The ceremony was dubbed the Open Mic, where youths shared their thoughts and understanding of Gender-Based Violence (GBV) and how it is currently on the rise due to COVID-19. During the Open Mic session, artists emphasized the importance of treating women with respect and galvanising action to end violence against women and girls around the world.
“Women are a pillar of strength in all of us and we need to treat them with the respect they deserve,” said Jenifer Chiveya, also known as the Broken Poet.
The event sought to amplify the call for global action to bridge funding gaps, ensure essential services for survivors of violence during the COVID-19 crisis, focus on prevention, and collection of data that can improve life-saving services for women and girls.
Andile Sag, a Bulawayo based poet gave a stellar performance on a piece that spoke of the rise in cases of GBV and through the poem she encouraged women to seek for help without fear of being victimized. The poetry piece strongly discouraged the rampant culture of physical, sexual, economic and verbal abuse as these tend to have a negative bearing on a victim’s confidence levels and ability to fully participate in matters of nation-building.

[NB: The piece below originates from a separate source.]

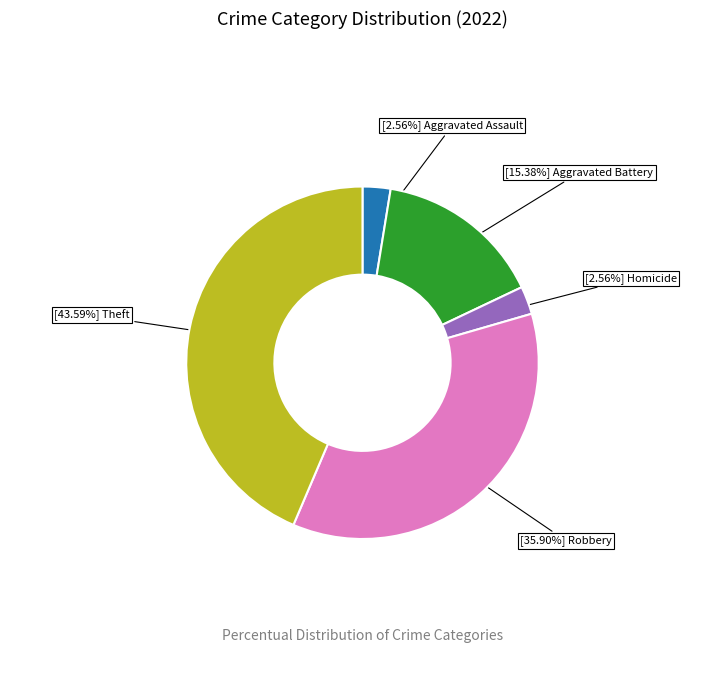

Does any single category account for the majority?

No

Although the voices of activists and survivors have reached a crescendo that cannot be silenced or ignored, ending violence against women will require more investment, leadership and action thus it was so vital to amplify the voices through arts, music and poets.
Mimmie Tarukwana, a local musician explained why the colour orange was chosen as a theme colour, citing how it unifies all activities that are held throughout the 16 days of activism against Gender-Based Violence (GBV).
Artists also recommended a world free from violence for all women and girls around the world, while reaching the most underserved and marginalized people. Sarah Bonne, a musician and photographer advised those who face Gender-Based Violence to break the silence and speak out.
“As we experience a new normal in this pandemic, let us work together to dismantle the culture of shame and blame that means that those abused often remain silent and support a Movement that stands for victims and supports them in speaking out and seeking justice,” said Sarah Bonne, a musician and photographer.